Start of Block

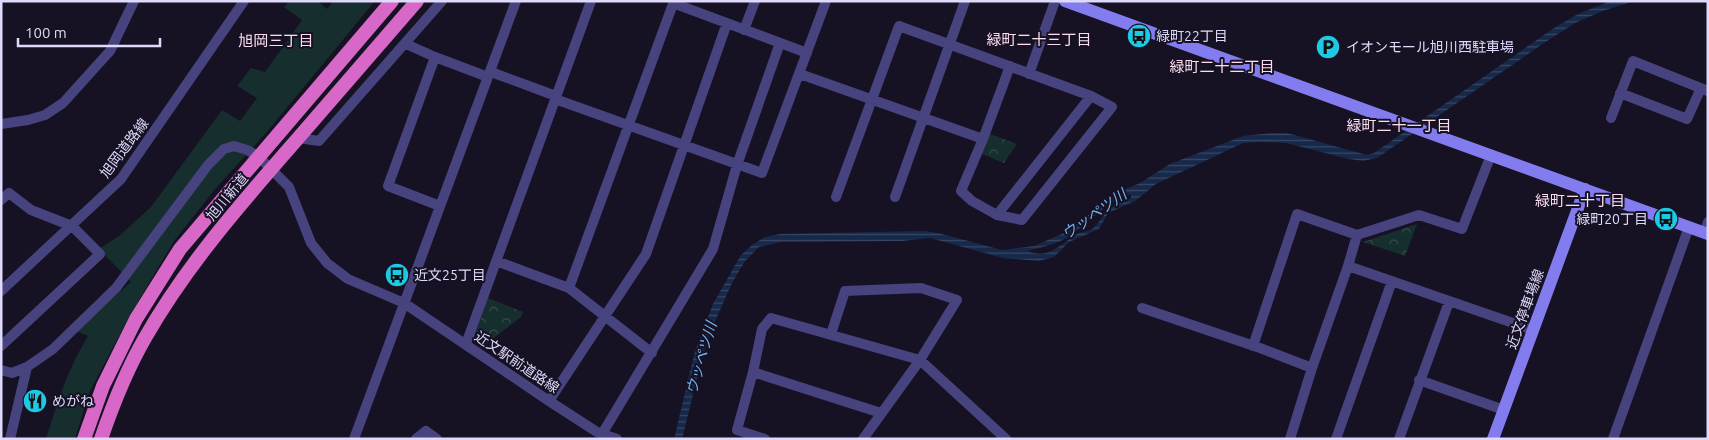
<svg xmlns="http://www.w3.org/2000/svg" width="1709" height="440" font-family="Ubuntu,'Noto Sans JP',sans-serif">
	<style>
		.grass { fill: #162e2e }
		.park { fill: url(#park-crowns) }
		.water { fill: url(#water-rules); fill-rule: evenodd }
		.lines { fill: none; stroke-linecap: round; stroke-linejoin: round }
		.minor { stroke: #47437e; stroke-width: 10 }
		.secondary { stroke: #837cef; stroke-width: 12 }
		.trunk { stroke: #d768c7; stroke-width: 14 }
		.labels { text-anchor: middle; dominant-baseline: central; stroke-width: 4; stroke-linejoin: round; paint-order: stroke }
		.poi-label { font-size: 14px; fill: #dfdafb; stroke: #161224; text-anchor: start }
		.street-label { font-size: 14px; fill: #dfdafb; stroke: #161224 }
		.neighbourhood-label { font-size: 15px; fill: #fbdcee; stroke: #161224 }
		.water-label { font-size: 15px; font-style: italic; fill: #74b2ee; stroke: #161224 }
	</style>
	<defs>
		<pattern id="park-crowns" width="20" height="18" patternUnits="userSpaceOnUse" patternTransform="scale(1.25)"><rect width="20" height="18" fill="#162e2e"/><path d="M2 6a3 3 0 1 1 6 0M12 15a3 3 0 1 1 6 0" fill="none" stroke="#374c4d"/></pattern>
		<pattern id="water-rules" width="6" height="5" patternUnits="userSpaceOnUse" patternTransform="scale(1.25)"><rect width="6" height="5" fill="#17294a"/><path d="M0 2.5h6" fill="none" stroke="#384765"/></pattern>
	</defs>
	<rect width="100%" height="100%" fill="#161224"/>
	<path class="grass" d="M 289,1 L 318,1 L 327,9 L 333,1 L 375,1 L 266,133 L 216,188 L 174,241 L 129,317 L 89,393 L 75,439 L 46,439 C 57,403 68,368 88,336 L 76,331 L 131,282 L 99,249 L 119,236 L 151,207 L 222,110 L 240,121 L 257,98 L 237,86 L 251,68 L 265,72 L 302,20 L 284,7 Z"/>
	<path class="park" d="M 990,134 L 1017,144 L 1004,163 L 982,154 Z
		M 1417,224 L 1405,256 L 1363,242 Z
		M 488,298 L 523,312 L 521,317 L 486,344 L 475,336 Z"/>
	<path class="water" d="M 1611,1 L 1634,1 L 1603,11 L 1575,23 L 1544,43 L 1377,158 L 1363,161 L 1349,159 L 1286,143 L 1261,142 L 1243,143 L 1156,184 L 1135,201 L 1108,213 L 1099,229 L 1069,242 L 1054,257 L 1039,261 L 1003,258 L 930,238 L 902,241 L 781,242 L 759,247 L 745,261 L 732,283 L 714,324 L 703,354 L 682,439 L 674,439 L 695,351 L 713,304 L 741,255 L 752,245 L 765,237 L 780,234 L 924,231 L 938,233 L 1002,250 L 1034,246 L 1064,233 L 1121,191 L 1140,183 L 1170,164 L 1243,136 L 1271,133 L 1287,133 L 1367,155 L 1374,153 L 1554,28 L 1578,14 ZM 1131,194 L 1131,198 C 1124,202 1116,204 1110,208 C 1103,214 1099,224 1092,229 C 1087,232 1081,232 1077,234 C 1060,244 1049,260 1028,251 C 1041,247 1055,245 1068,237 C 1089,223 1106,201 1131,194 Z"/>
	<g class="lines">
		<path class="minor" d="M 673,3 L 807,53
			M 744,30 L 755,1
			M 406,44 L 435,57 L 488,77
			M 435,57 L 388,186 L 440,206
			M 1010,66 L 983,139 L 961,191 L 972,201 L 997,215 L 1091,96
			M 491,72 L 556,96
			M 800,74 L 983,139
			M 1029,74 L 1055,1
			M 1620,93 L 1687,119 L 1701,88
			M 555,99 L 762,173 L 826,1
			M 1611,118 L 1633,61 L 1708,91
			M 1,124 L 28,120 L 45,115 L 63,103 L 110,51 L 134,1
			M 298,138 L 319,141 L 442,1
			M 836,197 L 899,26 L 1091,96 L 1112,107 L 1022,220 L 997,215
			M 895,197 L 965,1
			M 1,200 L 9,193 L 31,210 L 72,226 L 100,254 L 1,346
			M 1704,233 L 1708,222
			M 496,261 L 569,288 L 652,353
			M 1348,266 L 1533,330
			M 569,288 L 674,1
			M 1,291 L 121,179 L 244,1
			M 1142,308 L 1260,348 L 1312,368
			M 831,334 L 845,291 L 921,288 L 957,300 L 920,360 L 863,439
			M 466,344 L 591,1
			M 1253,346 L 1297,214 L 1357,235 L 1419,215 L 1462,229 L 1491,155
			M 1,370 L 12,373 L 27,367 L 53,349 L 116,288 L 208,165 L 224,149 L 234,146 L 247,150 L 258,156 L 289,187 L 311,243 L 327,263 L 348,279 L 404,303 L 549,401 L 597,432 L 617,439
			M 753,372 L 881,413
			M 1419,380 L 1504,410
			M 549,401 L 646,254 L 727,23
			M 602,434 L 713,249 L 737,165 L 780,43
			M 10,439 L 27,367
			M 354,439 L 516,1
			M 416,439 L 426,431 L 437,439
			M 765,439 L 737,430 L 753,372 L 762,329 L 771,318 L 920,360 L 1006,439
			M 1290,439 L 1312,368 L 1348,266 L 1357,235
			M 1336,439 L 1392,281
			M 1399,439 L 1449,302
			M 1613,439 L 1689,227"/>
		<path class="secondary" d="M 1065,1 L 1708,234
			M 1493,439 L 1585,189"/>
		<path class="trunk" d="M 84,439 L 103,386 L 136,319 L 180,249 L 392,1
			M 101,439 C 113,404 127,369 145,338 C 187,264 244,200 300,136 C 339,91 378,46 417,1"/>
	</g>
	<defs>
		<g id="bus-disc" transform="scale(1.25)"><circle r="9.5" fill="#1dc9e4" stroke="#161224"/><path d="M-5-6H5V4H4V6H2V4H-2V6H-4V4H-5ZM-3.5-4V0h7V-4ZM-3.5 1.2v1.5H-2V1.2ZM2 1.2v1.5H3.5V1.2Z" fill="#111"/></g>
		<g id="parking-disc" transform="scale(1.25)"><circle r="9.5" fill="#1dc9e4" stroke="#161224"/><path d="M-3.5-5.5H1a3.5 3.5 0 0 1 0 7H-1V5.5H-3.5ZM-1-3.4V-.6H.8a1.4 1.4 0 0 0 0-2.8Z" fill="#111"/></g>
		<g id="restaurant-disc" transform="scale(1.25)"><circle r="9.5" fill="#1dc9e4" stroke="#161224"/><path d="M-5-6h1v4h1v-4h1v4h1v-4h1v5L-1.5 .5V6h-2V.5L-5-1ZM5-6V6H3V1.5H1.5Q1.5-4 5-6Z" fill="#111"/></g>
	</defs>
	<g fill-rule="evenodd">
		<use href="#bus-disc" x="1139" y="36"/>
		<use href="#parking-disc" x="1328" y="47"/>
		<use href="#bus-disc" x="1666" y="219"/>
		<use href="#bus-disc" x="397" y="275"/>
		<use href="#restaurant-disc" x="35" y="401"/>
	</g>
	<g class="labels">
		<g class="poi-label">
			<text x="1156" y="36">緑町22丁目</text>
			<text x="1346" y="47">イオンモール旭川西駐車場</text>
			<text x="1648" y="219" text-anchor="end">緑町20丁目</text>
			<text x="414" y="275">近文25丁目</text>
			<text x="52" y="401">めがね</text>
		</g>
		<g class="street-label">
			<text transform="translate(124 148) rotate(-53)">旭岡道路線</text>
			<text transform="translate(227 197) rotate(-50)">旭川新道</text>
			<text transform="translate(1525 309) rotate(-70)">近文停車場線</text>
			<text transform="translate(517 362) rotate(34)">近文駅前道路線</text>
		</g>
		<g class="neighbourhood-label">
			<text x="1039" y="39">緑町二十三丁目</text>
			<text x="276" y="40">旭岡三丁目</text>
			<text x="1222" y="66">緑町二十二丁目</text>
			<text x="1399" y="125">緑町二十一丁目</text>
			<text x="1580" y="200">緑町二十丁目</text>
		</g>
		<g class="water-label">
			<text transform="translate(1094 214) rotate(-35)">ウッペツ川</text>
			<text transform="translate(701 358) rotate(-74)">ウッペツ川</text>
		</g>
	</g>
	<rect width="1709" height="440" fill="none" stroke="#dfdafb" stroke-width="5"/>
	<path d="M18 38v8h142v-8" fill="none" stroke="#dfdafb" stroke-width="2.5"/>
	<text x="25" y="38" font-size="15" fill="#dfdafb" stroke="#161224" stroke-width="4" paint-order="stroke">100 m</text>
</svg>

End of Block
Start of Block

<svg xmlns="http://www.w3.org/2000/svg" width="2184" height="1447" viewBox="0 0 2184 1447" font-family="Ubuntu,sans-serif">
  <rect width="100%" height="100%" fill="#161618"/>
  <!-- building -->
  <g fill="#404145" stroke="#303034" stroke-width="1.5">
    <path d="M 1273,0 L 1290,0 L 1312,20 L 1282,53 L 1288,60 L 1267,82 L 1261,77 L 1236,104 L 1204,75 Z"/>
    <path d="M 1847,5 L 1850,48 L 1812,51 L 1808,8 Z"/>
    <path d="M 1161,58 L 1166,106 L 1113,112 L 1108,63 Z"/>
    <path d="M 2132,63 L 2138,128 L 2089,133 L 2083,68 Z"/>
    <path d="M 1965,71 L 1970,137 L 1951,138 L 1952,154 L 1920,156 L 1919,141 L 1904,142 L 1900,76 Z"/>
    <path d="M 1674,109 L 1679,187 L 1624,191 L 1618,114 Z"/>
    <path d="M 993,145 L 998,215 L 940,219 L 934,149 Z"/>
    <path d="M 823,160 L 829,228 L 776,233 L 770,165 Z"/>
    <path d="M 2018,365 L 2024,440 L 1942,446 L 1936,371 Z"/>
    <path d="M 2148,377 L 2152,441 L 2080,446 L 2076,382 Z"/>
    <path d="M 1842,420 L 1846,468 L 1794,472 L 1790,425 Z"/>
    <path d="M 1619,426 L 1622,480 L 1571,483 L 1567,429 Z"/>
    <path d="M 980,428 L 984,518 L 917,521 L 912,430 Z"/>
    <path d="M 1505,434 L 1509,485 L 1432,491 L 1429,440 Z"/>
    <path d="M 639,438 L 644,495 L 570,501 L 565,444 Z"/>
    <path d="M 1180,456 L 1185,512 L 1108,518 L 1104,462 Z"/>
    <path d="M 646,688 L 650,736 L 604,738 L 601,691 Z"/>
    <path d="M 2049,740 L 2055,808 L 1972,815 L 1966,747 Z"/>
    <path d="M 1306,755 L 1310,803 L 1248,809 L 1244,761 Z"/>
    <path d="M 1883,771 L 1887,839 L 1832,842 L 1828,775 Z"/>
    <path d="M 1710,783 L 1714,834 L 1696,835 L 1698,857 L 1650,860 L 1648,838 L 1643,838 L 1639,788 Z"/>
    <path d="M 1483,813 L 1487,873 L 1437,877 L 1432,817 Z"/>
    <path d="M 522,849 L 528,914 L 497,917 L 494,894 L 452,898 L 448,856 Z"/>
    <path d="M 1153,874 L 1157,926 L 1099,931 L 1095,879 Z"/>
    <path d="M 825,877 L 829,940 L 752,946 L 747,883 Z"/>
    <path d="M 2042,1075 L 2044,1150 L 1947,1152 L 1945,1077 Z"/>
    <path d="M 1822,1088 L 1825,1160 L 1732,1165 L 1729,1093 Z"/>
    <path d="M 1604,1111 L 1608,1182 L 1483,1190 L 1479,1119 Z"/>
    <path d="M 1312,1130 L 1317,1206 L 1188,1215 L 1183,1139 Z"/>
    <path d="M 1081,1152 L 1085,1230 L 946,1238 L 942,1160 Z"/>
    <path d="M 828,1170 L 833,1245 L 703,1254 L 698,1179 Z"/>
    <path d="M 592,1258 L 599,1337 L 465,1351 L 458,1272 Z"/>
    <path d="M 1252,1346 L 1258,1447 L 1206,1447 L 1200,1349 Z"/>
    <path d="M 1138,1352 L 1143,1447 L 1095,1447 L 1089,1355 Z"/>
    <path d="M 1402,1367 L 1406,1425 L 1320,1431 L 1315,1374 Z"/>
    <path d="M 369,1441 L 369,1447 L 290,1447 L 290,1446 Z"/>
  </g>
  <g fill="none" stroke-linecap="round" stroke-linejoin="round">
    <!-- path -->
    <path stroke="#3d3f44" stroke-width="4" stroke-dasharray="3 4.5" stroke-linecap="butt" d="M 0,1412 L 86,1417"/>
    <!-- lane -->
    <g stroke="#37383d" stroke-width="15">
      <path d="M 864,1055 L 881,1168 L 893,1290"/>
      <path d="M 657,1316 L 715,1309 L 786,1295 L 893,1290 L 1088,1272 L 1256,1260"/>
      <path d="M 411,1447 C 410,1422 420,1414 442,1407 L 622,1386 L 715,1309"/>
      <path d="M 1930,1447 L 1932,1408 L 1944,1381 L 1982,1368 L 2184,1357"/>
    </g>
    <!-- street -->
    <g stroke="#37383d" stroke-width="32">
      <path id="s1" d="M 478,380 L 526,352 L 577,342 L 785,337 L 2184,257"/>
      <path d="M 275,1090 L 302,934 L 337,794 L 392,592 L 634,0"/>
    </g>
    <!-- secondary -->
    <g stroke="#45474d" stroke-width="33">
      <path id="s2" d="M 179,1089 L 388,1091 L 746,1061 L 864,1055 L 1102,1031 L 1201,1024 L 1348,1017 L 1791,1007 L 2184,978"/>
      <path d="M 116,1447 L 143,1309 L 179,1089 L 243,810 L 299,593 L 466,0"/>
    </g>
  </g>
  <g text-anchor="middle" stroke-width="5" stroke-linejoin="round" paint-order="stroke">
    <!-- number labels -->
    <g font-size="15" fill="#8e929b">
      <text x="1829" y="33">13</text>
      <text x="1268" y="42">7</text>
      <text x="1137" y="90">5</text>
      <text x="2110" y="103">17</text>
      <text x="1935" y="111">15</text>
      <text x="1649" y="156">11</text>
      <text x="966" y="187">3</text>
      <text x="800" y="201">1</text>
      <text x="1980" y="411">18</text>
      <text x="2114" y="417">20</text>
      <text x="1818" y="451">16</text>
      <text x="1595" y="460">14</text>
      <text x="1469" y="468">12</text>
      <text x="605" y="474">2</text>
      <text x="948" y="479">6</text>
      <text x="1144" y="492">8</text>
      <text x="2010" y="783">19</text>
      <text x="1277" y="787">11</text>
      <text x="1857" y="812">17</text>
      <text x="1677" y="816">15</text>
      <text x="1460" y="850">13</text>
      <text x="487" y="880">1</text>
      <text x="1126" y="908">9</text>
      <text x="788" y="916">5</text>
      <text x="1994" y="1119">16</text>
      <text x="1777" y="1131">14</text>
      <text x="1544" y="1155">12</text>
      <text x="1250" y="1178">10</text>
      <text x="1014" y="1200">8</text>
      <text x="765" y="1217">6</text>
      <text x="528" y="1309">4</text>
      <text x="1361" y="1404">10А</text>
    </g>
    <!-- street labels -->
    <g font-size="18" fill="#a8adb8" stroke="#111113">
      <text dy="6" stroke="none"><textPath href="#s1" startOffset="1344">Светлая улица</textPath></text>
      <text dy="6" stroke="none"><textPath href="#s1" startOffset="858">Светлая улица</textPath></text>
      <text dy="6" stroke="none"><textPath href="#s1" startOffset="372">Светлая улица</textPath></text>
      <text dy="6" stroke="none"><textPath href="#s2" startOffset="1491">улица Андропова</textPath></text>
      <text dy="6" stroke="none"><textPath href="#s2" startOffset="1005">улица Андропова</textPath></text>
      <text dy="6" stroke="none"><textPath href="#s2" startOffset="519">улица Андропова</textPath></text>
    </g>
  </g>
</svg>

End of Block

Exercise aim
Take every line of the material that contains the word "lines", and copy it.

Response to this task
		.lines { fill: none; stroke-linecap: round; stroke-linejoin: round }
	<g class="lines">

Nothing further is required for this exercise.